Mr. Trudeau has been ratcheting up the rhetoric against Boeing this week, fuelling the dispute that started with the company's complaint to the U.S. Department of Commerce against the Bombardier C Series aircraft in April. According to Boeing, Bombardier is dumping its newly designed aircraft in the American market at "predatory" prices because of illegal federal and provincial subsidies.
A first ruling by the U.S. International Trade Commission is expected on Sept. 25.
With his comments on Tuesday, Mr. Trudeau was in effect asking Canadian companies to take Bombardier's side in the dispute. However, a number of Canadian companies and industry associations have deliberately remained silent throughout the five-month-long dispute.
One signatory of the Sept. 5 letter to Mr. Trudeau, CAE Inc., scrambled after it was published in The Globe and Mail to contact federal officials and reassure them they were not asking Ottawa to stop supporting Bombardier, federal sources said.
CAE went on to issue a news release to reaffirm its support for Bombardier, arguing that its letter to the Prime Minister was not related to the dispute between Boeing and Bombardier.
"CAE disapproves the fact that both issues are being linked in recent media coverage," said the company that manufactures flight simulators.
"CAE is the training partner of choice of Bombardier on many platforms, including the C Series, a great aircraft. We are not in a position to tell Canada what platform to buy, but to simply champion our Canadian capabilities on procurements," said CAE president and CEO Marc Parent.
In the letter, senior executives from companies such as Héroux-Devtek, GE Canada and L3 MAS Canada emphasized the importance of Boeing for the Canadian aerospace industry.

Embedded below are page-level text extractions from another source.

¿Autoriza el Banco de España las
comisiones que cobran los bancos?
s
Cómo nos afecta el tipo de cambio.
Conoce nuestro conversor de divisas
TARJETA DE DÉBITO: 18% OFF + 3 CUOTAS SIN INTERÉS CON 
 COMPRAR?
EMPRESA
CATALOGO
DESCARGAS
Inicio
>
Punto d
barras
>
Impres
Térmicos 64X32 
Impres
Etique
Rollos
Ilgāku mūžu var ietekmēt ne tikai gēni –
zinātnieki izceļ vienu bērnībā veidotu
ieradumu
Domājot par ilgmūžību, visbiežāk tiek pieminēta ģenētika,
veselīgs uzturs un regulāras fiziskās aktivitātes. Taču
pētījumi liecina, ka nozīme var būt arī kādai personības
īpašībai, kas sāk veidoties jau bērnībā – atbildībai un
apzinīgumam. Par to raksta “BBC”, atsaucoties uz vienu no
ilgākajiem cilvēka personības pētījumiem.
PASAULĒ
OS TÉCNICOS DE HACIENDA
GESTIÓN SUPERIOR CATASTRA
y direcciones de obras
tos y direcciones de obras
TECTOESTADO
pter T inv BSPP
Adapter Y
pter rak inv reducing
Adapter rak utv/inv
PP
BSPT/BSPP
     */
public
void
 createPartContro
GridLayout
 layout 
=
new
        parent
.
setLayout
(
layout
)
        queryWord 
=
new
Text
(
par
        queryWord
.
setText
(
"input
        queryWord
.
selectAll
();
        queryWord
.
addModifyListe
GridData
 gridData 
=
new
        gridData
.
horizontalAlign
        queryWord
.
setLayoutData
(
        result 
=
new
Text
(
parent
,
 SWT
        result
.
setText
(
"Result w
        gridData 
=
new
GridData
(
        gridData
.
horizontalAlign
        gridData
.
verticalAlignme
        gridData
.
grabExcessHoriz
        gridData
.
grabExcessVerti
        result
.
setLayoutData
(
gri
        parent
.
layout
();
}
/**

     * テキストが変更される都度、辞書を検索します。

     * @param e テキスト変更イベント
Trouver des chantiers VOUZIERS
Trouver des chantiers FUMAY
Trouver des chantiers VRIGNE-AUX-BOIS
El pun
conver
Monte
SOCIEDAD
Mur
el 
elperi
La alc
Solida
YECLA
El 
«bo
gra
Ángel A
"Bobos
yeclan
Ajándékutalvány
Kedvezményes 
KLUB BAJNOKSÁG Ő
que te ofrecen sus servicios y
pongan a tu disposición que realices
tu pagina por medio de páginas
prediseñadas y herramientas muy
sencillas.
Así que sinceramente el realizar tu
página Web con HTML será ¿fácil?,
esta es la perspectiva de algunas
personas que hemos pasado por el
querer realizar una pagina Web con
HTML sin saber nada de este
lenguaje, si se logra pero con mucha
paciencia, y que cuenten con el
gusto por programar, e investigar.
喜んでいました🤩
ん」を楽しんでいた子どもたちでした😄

"Prime Minister, we ask for your co-operation as we work with Boeing to keep our collective growth and innovation story unfolding here in Canada. Our partnership is deep and enduring, but it needs your engagement," the letter said.
On Monday, however, Mr. Trudeau promised to keep up the pressure on Boeing to drop its complaint against Bombardier, using federal contracts as his main bargaining chip.
"We won't do business with a company that is busy trying to sue us and put our aerospace workers out of business," Mr. Trudeau said.
The Prime Minister's threat was clearly related to the potential $6.4-billion deal for 18 new Super Hornet fighter jets that is already in the works. Still, his words could eventually apply to a much bigger prize, namely Ottawa's plans to buy 88 new fighter jets to replace Canada's CF-18 fleet in the next decade at a cost of nearly $20-billion.